■ TASK OBJECTIVE ■
Copy the text from the lines below, putting "Sổ lưu niệm" wherever "Scrapbook" occurs and changing nothing else. Don't include the pictures.

■ DATA FOR REVIEW ■
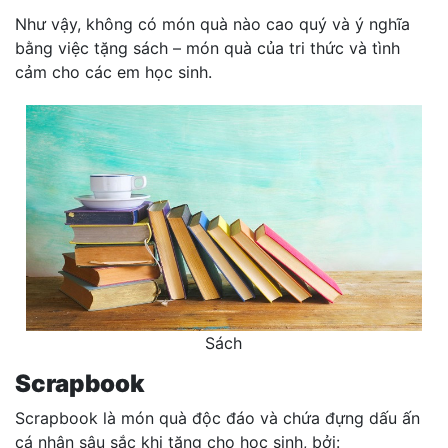
Như vậy, không có món quà nào cao quý và ý nghĩa
bằng việc tặng sách – món quà của tri thức và tình
cảm cho các em học sinh.
Sách
Scrapbook
Scrapbook là món quà độc đáo và chứa đựng dấu ấn
cá nhân sâu sắc khi tặng cho học sinh, bởi:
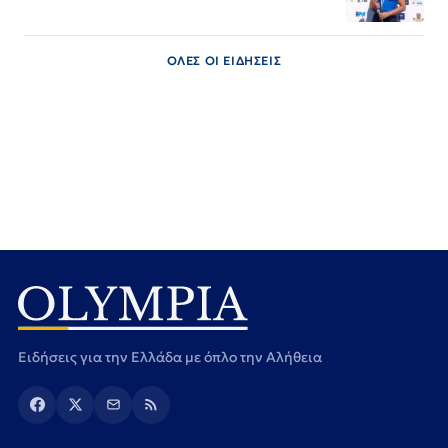
ΟΛΕΣ ΟΙ ΕΙΔΗΣΕΙΣ
Ειδήσεις για την Ελλάδα με όπλο την Αλήθεια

■ RESPONSE AREA ■
Như vậy, không có món quà nào cao quý và ý nghĩa
bằng việc tặng sách – món quà của tri thức và tình
cảm cho các em học sinh.
Sách
Sổ lưu niệm
Sổ lưu niệm là món quà độc đáo và chứa đựng dấu ấn
cá nhân sâu sắc khi tặng cho học sinh, bởi:
ΟΛΕΣ ΟΙ ΕΙΔΗΣΕΙΣ
Ειδήσεις για την Ελλάδα με όπλο την Αλήθεια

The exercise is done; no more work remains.